The Supreme Court last week issued its judgment in The Financial Services Authority v. Sinaloa Gold plc (and others) and Barclays Bank plc1. The decision confirms that, whereas private parties seeking an injunction must normally undertake to compensate third parties who may be affected by a wrongly granted injunction (referred to as a “cross-undertaking in damages”), there is no such general rule for public authorities enforcing the law. A cross-undertaking in damages should be required from a public authority only if particular circumstances justify this.

This means a third party – such as a bank – which receives notice of a freezing order from a public authority is only likely to recover costs of complying with the order, not any other losses suffered as a result (e.g., money spent defending claims against it by the party whose assets are frozen).

This case is also a reminder of the risks of adopting boilerplate wording. The Financial Services Authority (the “FSA”) obtained a freezing order using standard wording suggested in an annex to the English rules of procedure (the “CPR”). Lengthy legal proceedings ensued when the FSA tried to revise the order, after realising the undertakings in this standard wording were far wider than those it had intended to give.


This insight: 

Explains when a party seeking an injunction is usually required to give a crossundertaking in damages and what this is;

Sets out the relevant background to the Supreme Court’s decision; and 

Provides a brief analysis of the decision and its implications.

Cross-undertakings in damages

The English courts usually expect a party applying for an injunction to give a crossundertaking in damages in favour of the party against whom it seeks an injunction (the “respondent”).
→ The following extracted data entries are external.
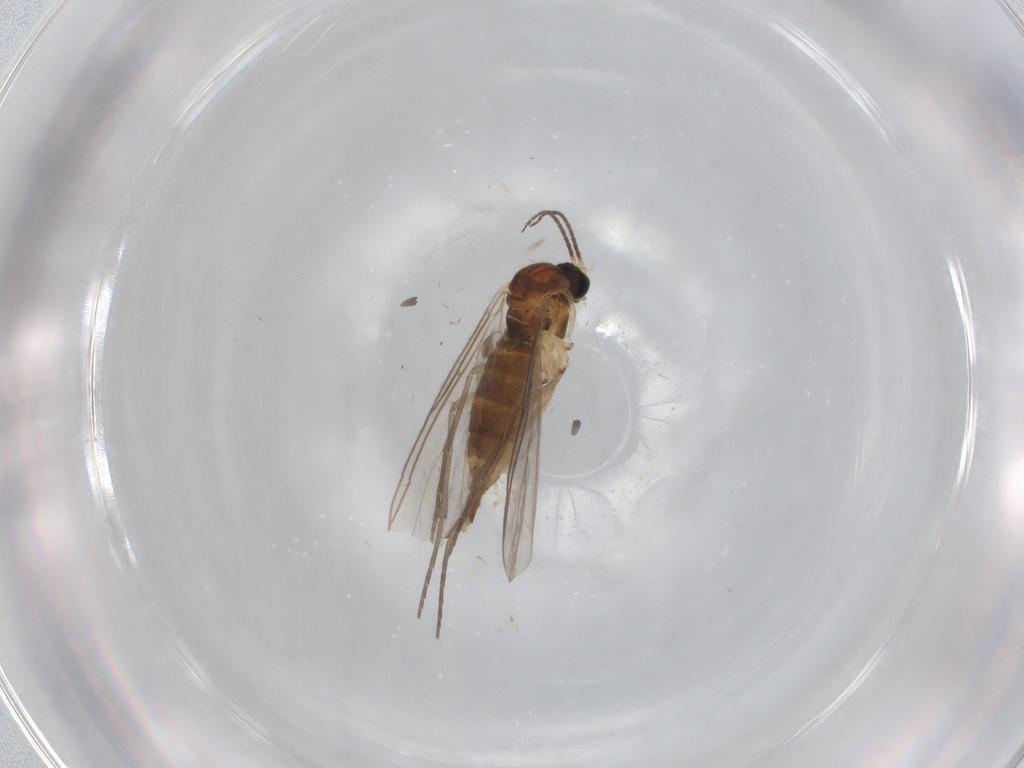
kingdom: Animalia
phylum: Arthropoda
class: Insecta
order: Diptera
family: Sciaridae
This means the applicant must undertake to pay any damages suffered by the respondent which the court considers were reasonably foreseeable as a result of the injunction being granted (though the respondent must mitigate its losses).

The English courts can also require a crossundertaking in damages in favour of third parties. The CPR contain boilerplate wording for such an undertaking, and applicants seeking a freezing injunction are generally required to offer an undertaking on similar terms. This is because applicants must persuade a judge that granting an injunction is just and convenient, and will not harm innocent third parties.

Public bodies acting to enforce the law – rather than for their own financial benefit – have long been considered an exception to these rules, for public interest reasons. The courts have often granted freezing injunctions without requiring a crossundertaking in damages from these bodies.

However, it was unclear how this special status sat with the principle that the courts should fully protect innocent third parties affected by a freezing order. The Supreme Court’s decision offers further guidance on the degree of protection available to innocent third parties in these circumstances.

Factual background

The case arose after the FSA brought proceedings against Sinaloa and other parties for carrying out regulated activities without proper FSA authorisation. To prevent further dealings by these parties, the FSA successfully sought an injunction freezing their assets, which included several bank accounts with Barclays.

To obtain this freezing injunction, the FSA gave undertakings to the court using the standard wording from the CPR. As a result, it inadvertently offered a cross-undertaking in damages to third parties, not just an undertaking to pay reasonable costs incurred by a third party in identifying whether it held any of the respondent’s assets.

When the FSA applied to the High Court to have this cross-undertaking in damages removed from the freezing order, Barclays intervened and defeated the FSA’s application. But, in the Court of Appeal, Barclays was unsuccessful. It therefore appealed to the Supreme Court.

The Supreme Court’s decision

The Supreme Court decided unanimously that the FSA could remove the terms of the injunction granting a cross-undertaking in damages to third parties.

There were two stages to the Court’s reasoning. First, the Court found there was no general rule that the FSA should be required to give a cross-undertaking in damages. Its main reason was to avoid deterring public interest claims by public bodies enforcing the law (such as the FSA), which do not enjoy the same degree of choice in deploying their assets as private litigants acting in their own interests.

Second, the Court considered there were no particular circumstances indicating a cross-undertaking in damages shouldbe required in this case. Even if the FSA failed to take appropriate steps to prevent unlawful activity, it had no statutory or common law responsibility to innocent third parties who suffered loss as a result. This suggested requiring a crossundertaking in damages in favour of third parties was not appropriate.

The Court considered, however, that an undertaking to pay the reasonable costs of a third party for complying with an order would not dissuade public interest claims in the same way as a cross-undertaking in damages. The FSA conceded it would pay the reasonable costs incurred by Barclays in complying with the freezing order.

Implications of this decision

The Supreme Court’s decision confirms that limited protection is available to banks (or other parties holding assets on others’ behalf) who receive notice of freezing orders from public authorities enforcing the law. Banks or other third parties are unlikely to recover more than the reasonable costs of complying with these orders, but must likely foot the bill for any further losses themselves.

The case is also a salutary reminder that parties seeking an injunction should carefully consider what relief they seek and what undertakings they offer. Had it considered the implications of the boilerplate language in the order which it sought, the FSA could have avoided a lengthy legal battle.